__TESTO IN ESAME__:
COP28: un passo avanti importante, ma non decisivo

COP28: un passo avanti importante, ma non decisivo

Alberto Majocchi
   

Commento n. 282 - 9 gennaio 2024

La COP28 (Conferenza delle Nazioni Unite sui cambiamenti climatici), che si è tenuta a Dubai dal 30 novembre al 12 dicembre 2023, ha riunito 198 stati con l’obiettivo di adottare misure volte a fronteggiare la minaccia rappresentata dal riscaldamento globale dell’atmosfera. La riunione di Dubai ha raggiunto importanti conclusioni, anche se lascia aperti molti problemi ancora da risolvere per raggiungere l’obiettivo fissato dall’Accordo di Parigi (in vigore dall’ottobre 2016) di contenere l’aumento della temperatura entro 1,5 gradi centigradi. Per favorire, in prospettiva, un accordo impegnativo su scala globale un contributo importante può derivare dall’attività del Climate Club, promosso nel dicembre 2022 dai leader del G7 per accelerare l'attuazione dell'Accordo di Parigi. Il suo obiettivo è incoraggiare i paesi che ne fanno parte a unire le forze per sostenere la transizione verso la neutralità carbonio entro il 2050, affrontando le sfide di coordinamento e di attuazione legate all’utilizzo di strumenti e iniziative diversi, come il nuovo meccanismo dell’Unione europea per imporre alle frontiere un diritto compensativo pari al carbon price pagato sul mercato interno, il Piano industriale del Green Deal europeo e la legge statunitense per la riduzione dell'inflazione (Inflation Reduction Act), che prevede sostegni di rilievo per favorire la transizione verso un’economia a zero emissioni.

[Elenchi delle posizioni articolari]
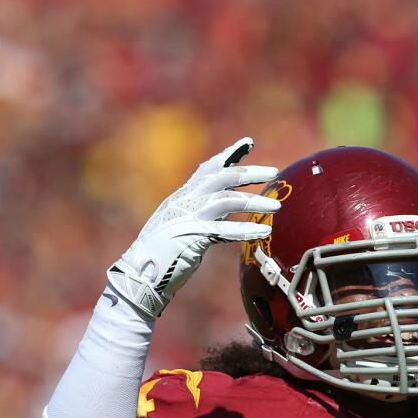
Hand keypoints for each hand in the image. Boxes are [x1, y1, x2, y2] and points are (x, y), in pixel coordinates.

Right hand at [107, 137, 280, 317]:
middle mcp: (185, 201)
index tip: (248, 143)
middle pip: (222, 177)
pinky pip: (224, 231)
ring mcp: (188, 217)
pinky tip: (263, 231)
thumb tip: (228, 204)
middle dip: (249, 172)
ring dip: (254, 202)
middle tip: (274, 171)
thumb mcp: (183, 224)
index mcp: (182, 196)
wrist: (140, 274)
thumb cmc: (163, 254)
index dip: (229, 154)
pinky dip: (245, 230)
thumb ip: (204, 212)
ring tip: (277, 207)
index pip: (208, 169)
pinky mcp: (192, 236)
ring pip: (227, 200)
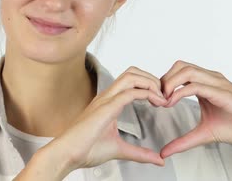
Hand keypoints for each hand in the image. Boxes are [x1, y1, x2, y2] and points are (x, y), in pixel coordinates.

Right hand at [53, 66, 169, 171]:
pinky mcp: (106, 108)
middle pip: (132, 72)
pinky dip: (146, 93)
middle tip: (164, 95)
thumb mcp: (120, 150)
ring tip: (161, 97)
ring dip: (150, 82)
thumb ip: (139, 153)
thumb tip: (158, 160)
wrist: (67, 154)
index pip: (131, 80)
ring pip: (131, 76)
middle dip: (152, 78)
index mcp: (108, 102)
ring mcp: (105, 100)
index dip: (148, 85)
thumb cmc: (85, 150)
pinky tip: (156, 103)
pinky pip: (129, 92)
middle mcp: (107, 96)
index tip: (161, 99)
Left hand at [159, 60, 231, 157]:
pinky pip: (197, 85)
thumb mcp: (202, 135)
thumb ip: (183, 141)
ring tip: (163, 100)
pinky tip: (172, 102)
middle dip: (164, 80)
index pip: (178, 72)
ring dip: (170, 83)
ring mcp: (217, 83)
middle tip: (155, 98)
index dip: (163, 83)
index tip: (154, 99)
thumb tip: (165, 152)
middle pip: (179, 66)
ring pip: (187, 70)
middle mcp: (210, 79)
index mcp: (205, 84)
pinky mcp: (223, 92)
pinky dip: (180, 92)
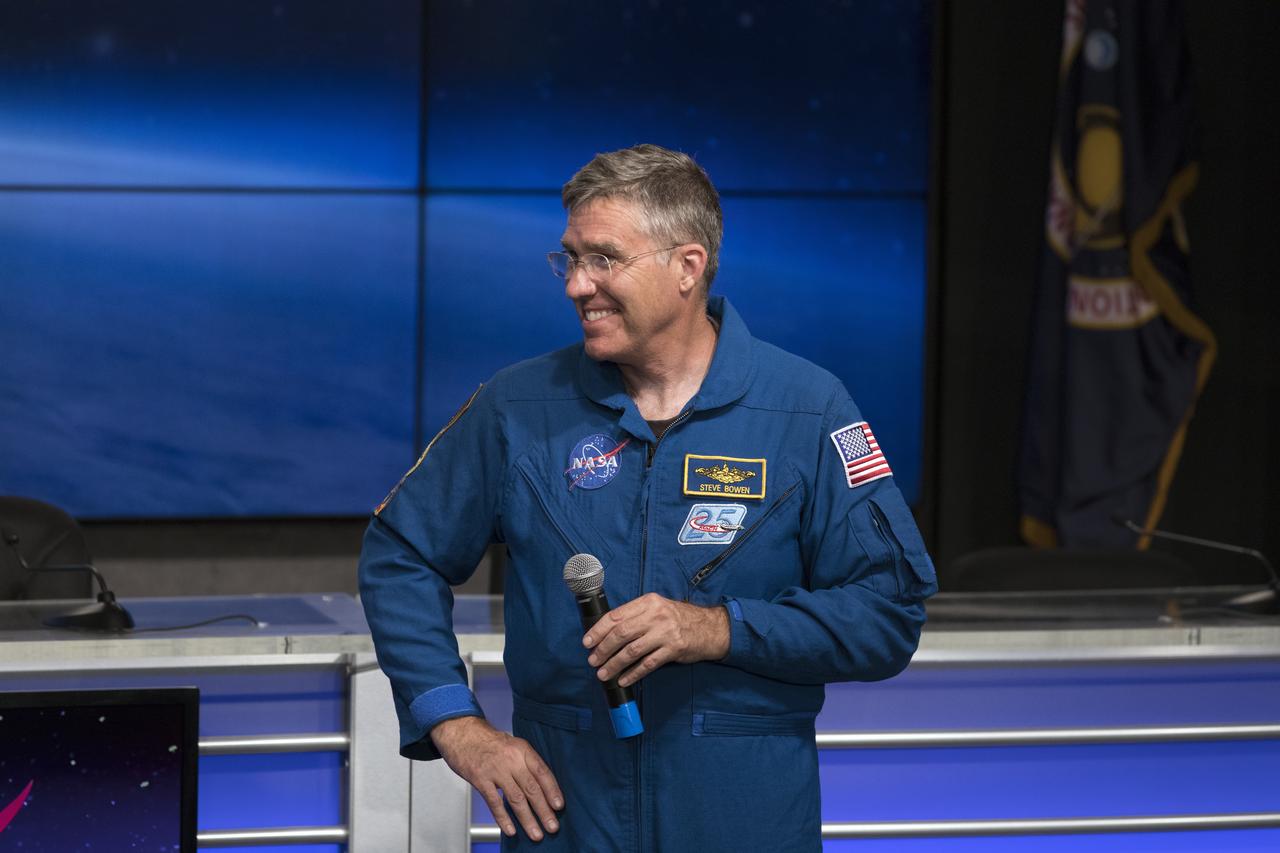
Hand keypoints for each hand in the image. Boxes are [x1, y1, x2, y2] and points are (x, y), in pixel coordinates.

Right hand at [430, 716, 562, 840]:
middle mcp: (511, 759)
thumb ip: (526, 763)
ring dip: (528, 819)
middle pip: (532, 788)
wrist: (462, 733)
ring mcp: (495, 770)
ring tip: (536, 833)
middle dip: (544, 810)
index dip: (552, 790)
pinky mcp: (480, 779)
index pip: (542, 772)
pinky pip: (495, 802)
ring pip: (516, 798)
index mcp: (522, 750)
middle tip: (552, 826)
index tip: (559, 806)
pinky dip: (504, 818)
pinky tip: (511, 829)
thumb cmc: (488, 742)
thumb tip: (542, 788)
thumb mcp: (513, 745)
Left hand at [583, 593, 729, 686]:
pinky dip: (633, 674)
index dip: (599, 630)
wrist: (709, 627)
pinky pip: (648, 664)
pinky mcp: (674, 649)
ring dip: (614, 664)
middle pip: (622, 633)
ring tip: (603, 673)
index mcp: (648, 602)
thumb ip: (635, 616)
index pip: (617, 615)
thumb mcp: (657, 608)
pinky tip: (623, 679)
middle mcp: (656, 615)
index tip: (587, 641)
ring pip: (632, 650)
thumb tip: (606, 632)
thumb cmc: (678, 619)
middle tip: (593, 659)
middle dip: (603, 648)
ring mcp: (666, 632)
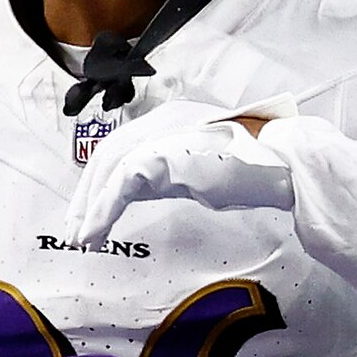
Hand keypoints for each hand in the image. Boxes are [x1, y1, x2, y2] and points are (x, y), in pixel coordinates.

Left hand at [68, 98, 302, 247]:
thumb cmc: (252, 168)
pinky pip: (119, 185)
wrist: (279, 163)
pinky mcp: (162, 154)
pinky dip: (102, 211)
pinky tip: (96, 232)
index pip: (122, 146)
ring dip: (90, 208)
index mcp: (171, 118)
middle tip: (77, 230)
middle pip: (106, 154)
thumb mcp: (200, 166)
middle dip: (86, 197)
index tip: (93, 214)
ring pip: (108, 169)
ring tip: (84, 239)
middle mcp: (161, 118)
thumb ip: (168, 171)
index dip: (101, 182)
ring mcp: (161, 133)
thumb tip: (138, 190)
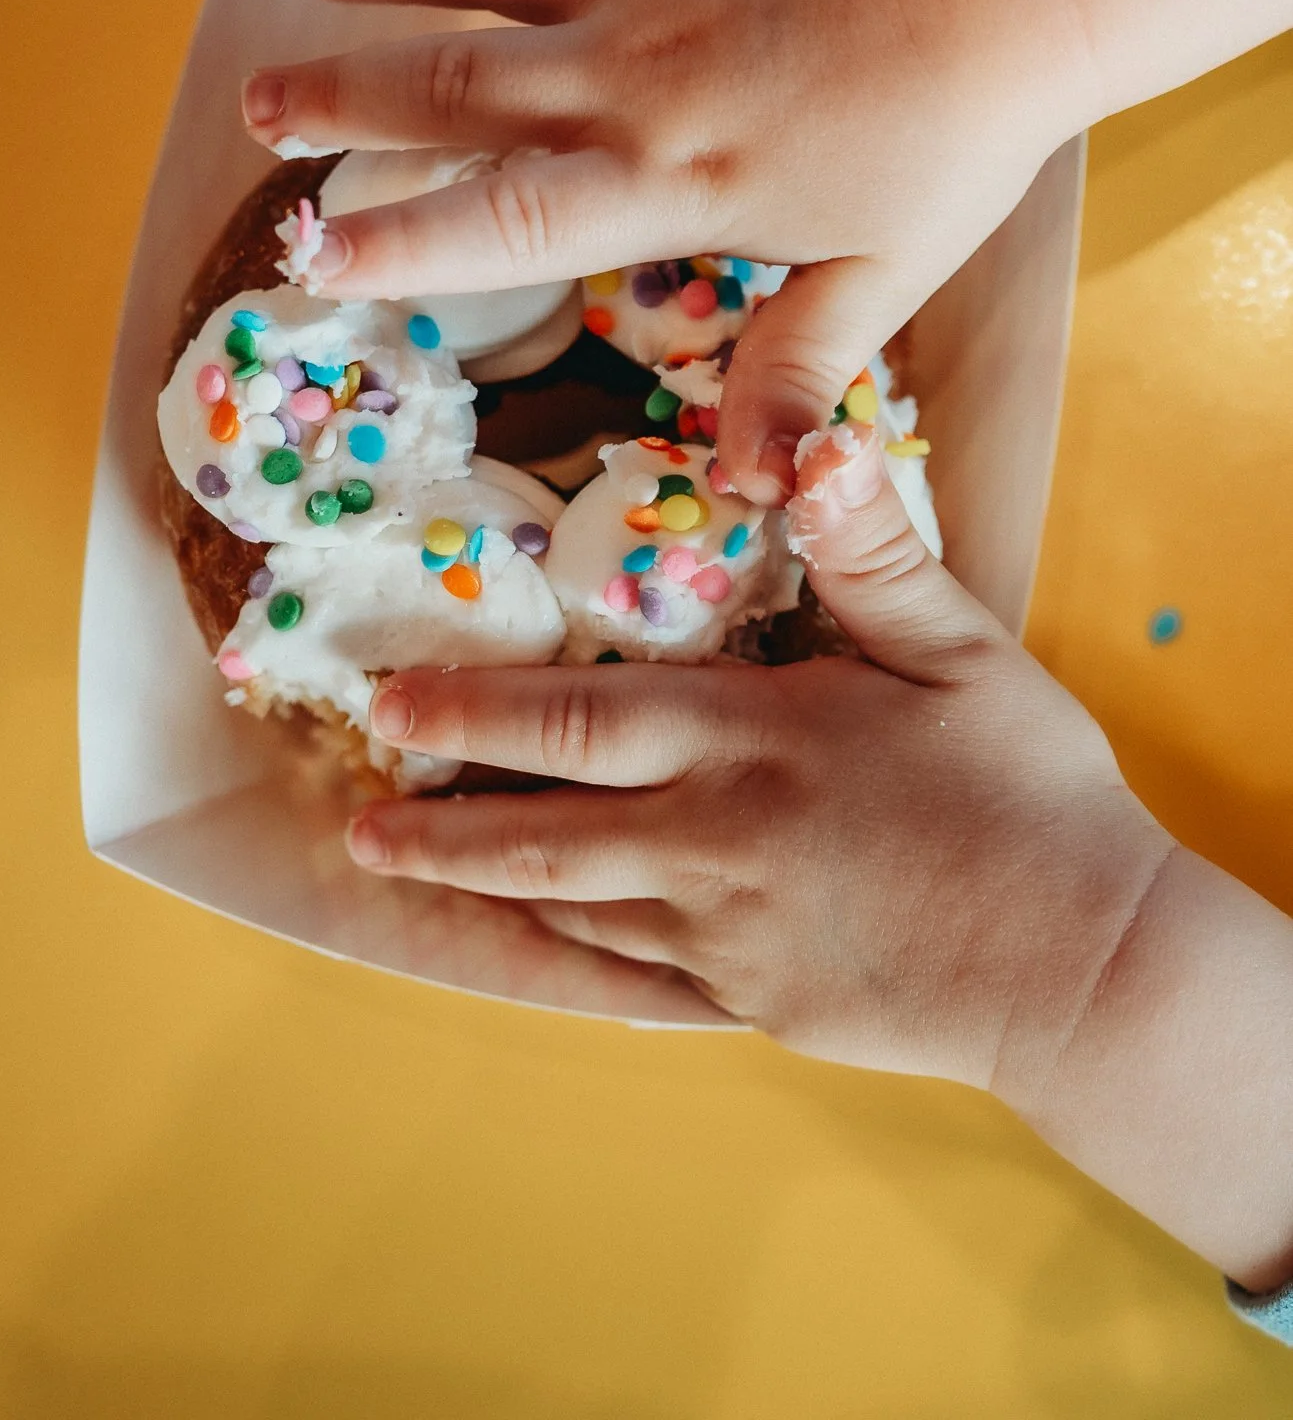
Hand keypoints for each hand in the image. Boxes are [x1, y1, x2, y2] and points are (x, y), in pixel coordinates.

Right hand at [242, 0, 1087, 500]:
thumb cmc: (955, 135)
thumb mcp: (882, 277)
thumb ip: (797, 373)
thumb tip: (758, 492)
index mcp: (664, 178)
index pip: (498, 224)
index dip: (396, 242)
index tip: (310, 253)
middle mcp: (626, 71)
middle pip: (450, 85)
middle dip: (340, 97)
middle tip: (258, 102)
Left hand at [346, 427, 1292, 1290]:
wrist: (1084, 968)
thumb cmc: (1029, 796)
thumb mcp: (962, 654)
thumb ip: (874, 554)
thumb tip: (818, 443)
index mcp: (752, 739)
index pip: (578, 722)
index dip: (472, 713)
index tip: (389, 708)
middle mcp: (713, 838)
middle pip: (545, 828)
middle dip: (442, 815)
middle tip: (360, 813)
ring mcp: (725, 934)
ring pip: (571, 906)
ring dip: (480, 884)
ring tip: (405, 869)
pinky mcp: (752, 1002)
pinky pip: (630, 976)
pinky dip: (563, 955)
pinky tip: (528, 945)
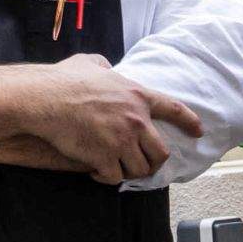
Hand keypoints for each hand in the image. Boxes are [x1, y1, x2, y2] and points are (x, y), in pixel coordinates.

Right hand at [27, 52, 203, 183]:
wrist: (44, 99)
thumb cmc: (63, 79)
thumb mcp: (91, 62)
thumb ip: (106, 67)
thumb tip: (106, 68)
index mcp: (137, 95)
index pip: (173, 109)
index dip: (189, 122)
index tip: (198, 132)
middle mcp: (135, 120)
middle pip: (161, 152)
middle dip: (154, 162)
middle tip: (142, 164)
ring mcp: (121, 140)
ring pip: (140, 169)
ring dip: (129, 172)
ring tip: (116, 168)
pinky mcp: (103, 157)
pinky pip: (114, 177)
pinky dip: (106, 178)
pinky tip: (96, 172)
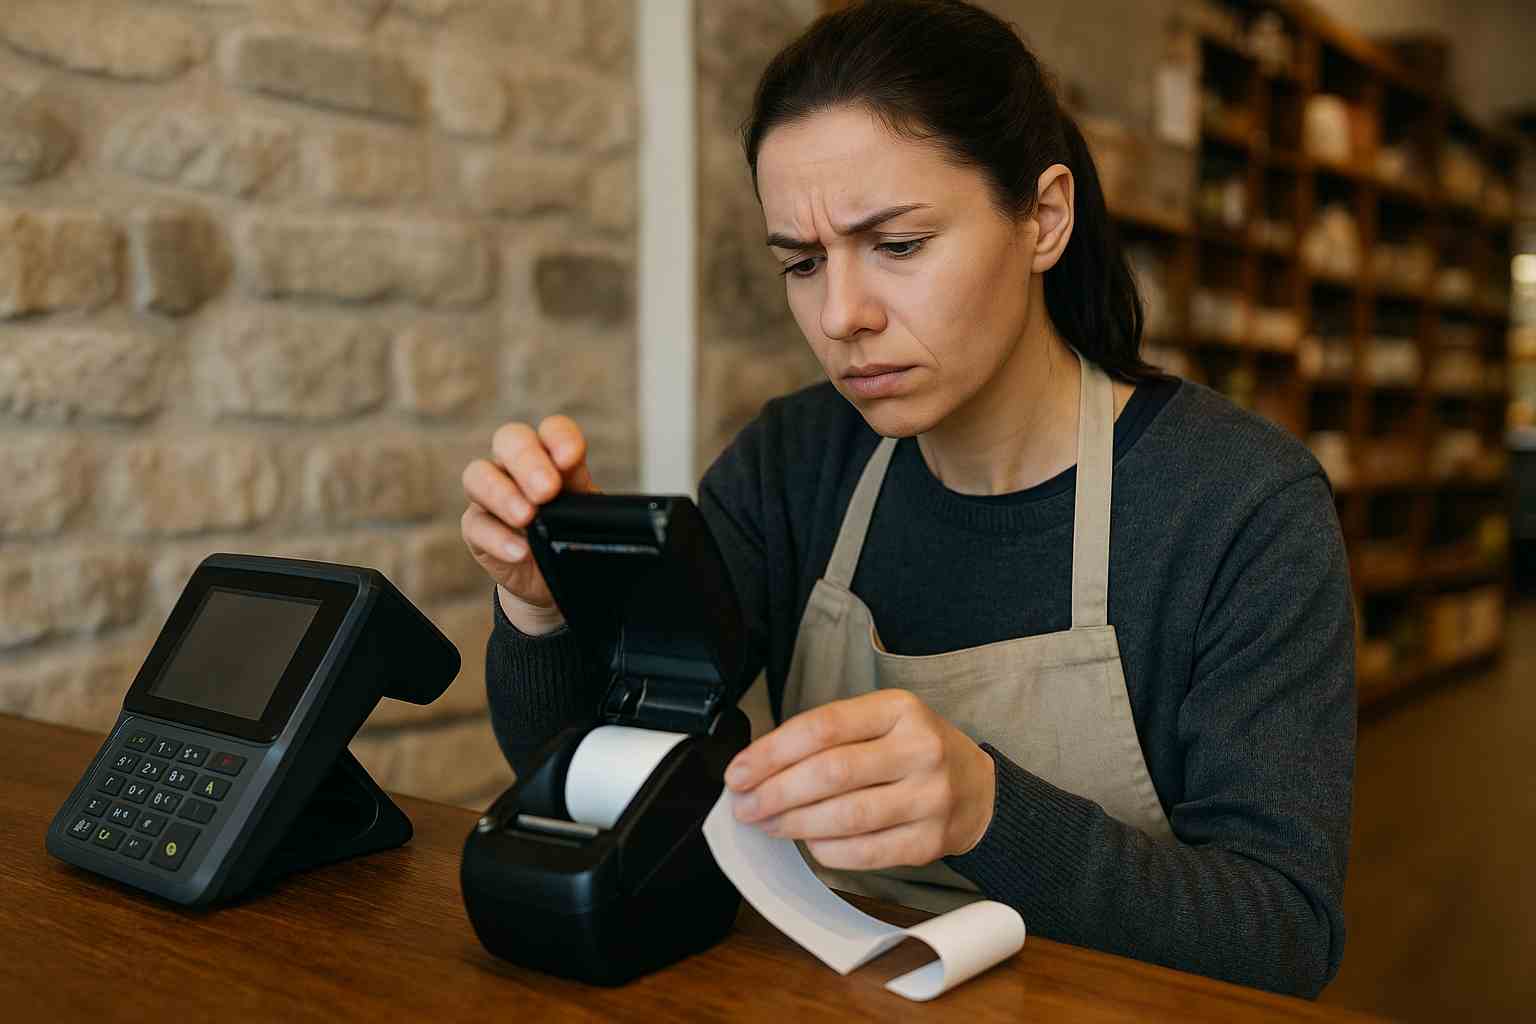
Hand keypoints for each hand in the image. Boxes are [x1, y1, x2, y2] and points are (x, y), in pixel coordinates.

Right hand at [460, 414, 599, 632]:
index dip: (560, 437)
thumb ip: (595, 509)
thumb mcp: (590, 520)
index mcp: (553, 458)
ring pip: (478, 474)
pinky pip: (475, 525)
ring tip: (527, 517)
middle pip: (510, 439)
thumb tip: (614, 515)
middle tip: (547, 490)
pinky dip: (497, 538)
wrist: (552, 581)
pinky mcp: (476, 527)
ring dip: (502, 493)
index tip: (571, 458)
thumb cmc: (572, 537)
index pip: (553, 430)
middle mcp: (517, 467)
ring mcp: (492, 495)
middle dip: (528, 461)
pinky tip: (520, 551)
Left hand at [724, 689, 996, 869]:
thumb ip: (829, 736)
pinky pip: (864, 852)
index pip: (823, 727)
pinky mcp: (930, 841)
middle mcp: (919, 749)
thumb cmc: (914, 751)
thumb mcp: (883, 721)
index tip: (739, 771)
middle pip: (830, 773)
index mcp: (900, 709)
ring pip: (845, 816)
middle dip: (775, 792)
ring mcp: (929, 797)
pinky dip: (826, 849)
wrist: (980, 790)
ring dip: (794, 823)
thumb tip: (760, 768)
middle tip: (744, 804)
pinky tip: (807, 842)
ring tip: (767, 823)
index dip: (772, 752)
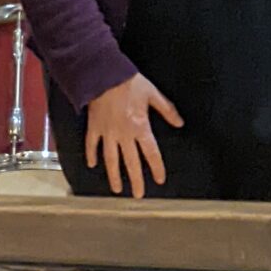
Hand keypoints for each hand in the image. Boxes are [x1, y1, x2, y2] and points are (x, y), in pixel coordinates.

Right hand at [84, 73, 182, 198]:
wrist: (103, 74)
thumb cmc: (128, 82)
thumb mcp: (152, 94)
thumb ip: (167, 110)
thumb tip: (179, 122)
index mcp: (140, 127)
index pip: (151, 154)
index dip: (156, 168)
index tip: (159, 179)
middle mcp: (123, 134)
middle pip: (131, 163)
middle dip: (135, 181)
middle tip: (138, 195)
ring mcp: (107, 132)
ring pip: (111, 159)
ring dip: (114, 176)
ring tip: (116, 189)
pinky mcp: (94, 127)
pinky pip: (91, 144)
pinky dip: (91, 155)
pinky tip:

__COMPITO 1__: Secondo il commento sulla COP28, quanti stati ha riunito la conferenza di Dubai?
__COMPITO 2__: Prosegui il commento sulla COP28 dal punto in cui si ferma.

__LA TUA RISPOSTA 1__: 198 stati.

__LA TUA RISPOSTA 2__:
Un luogo di confronto fra i grandi paesi industrializzati rappresenta certamente un contributo per raggiungere l’azzeramento delle emissioni nette di CO2 entro il 2050, ma non appare sufficiente, in quanto non tiene conto dei cambiamenti intervenuti a livello mondiale, con la comparsa sulla scena internazionale dei paesi del Global South, che costituisce un’evoluzione del gruppo dei BRICS e mira a far sentire la sua voce anche per quanto riguarda le politiche per conseguire l’obiettivo della neutralità carbonio. E un confronto fra questi due gruppi di paesi appare inevitabile per raggiungere l’obiettivo fissato nell’Accordo di Parigi.

Nel documento finale approvato alla COP28 di Dubai di particolare rilievo appare l’articolo 28, che prevede il principio di “una transizione dai combustibili fossili nei sistemi energetici, in modo giusto, ordinato ed equo, accelerando l'azione in questo decennio critico, in modo da raggiungere emissioni nette pari a zero entro il 2050, in linea con la scienza". Questo risultato è stato raggiunto al termine di lunghe discussioni sulla formula da adottare, in modo tale da consentire l’adesione da parte dei paesi che dispongono di notevoli risorse in termini di petrolio e gas e che non potevano accettare una formulazione più radicale (phasing out fossil fuels), che prevedesse un’eliminazione in tempi brevi dell’utilizzo di queste fonti di energia. Il testo finale è riuscito a ottenere un consenso maggioritario tra i paesi partecipanti grazie a una formulazione che prevede una “transizione” graduale dai combustibili fossili, che sono responsabili di quasi il 90% delle emissioni globali di anidride carbonica, secondo le Nazioni Unite. Anche in questa versione più moderata, occorre sottolineare che si tratta della prima volta che in un consesso internazionale viene affermato il principio di un progressivo abbandono dei combustibili fossili, accompagnato dall’impegno a triplicare la produzione di energie rinnovabili e a raddoppiare l’efficienza energetica entro il 2030. Obiettivi difficile da conseguire, ma che rappresentano un traguardo decisivo in vista del conseguimento di una neutralità carbonio entro il 2050.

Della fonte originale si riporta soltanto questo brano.